After this rewrite, I’ve got a lot on my mind. I don’t want the takeaway to be that SwiftUI is slow and AppKit is fast, or that SwiftUI on macOS isn’t ready for serious apps. In reality, the very complex template editor for this app is almost entirely written in SwiftUI, which handles it impressively well.
It’s amazing how quickly you can develop with SwiftUI, and how verbose it feels to switch back to AppKit (hello, NSMenu
). There are definitely tasks I could’ve completed much faster with SwiftUI, but I’m sure I would’ve encountered certain paper cuts that would require either changing direction or going a level down.

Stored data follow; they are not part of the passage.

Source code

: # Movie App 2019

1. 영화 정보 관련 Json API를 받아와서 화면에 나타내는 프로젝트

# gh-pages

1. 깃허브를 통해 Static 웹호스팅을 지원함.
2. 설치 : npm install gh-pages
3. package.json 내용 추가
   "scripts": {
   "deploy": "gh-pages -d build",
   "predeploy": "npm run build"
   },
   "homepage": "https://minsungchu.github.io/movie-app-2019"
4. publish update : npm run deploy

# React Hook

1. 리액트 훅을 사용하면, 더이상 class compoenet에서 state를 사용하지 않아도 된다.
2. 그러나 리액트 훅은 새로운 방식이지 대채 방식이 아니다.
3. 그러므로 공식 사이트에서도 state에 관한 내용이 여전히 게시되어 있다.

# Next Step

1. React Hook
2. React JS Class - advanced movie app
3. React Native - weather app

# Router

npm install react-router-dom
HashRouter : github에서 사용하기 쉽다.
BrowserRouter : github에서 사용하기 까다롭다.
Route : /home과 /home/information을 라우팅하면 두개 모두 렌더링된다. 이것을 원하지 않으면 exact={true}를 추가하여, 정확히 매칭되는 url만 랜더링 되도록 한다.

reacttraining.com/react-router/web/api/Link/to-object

I actually have a strong love for both technologies. This rewrite made me realize how much I love AppKit for allowing you to go so deep into the stack and even when you hit the bottom you still find something below that can be shaped the way you want.
Also, developing using AppKit feels like a very engaging experience as you have to think about every single detail. It’s both a curse and a blessing. In SwiftUI, I don’t have to think about certain things but sometimes I DO WANT to think about those things, not only I want to think about them but I want to tell SwiftUI what specifically I want and how me and SwiftUI can work as a team to optimize it.
From the day I started writing this app, I already saw so many SwiftUI improvements that completely removed certain paper cuts (hi focusability). While supporting older OS versions sometimes makes it a bit bitter, I’m still very excited for the upcoming WWDC to see how a bunch of other problems will be things of the past (and older OS versions).
I probably don’t do this often enough so I want to thank all the engineers who make this possible. And by all, I mean all and not only the ones that work on some shiny part of the system. Be it the person who implemented NSTableView.doubleAction
or the person who worked on NSView.menu(for:)
, know that your work is appreciated.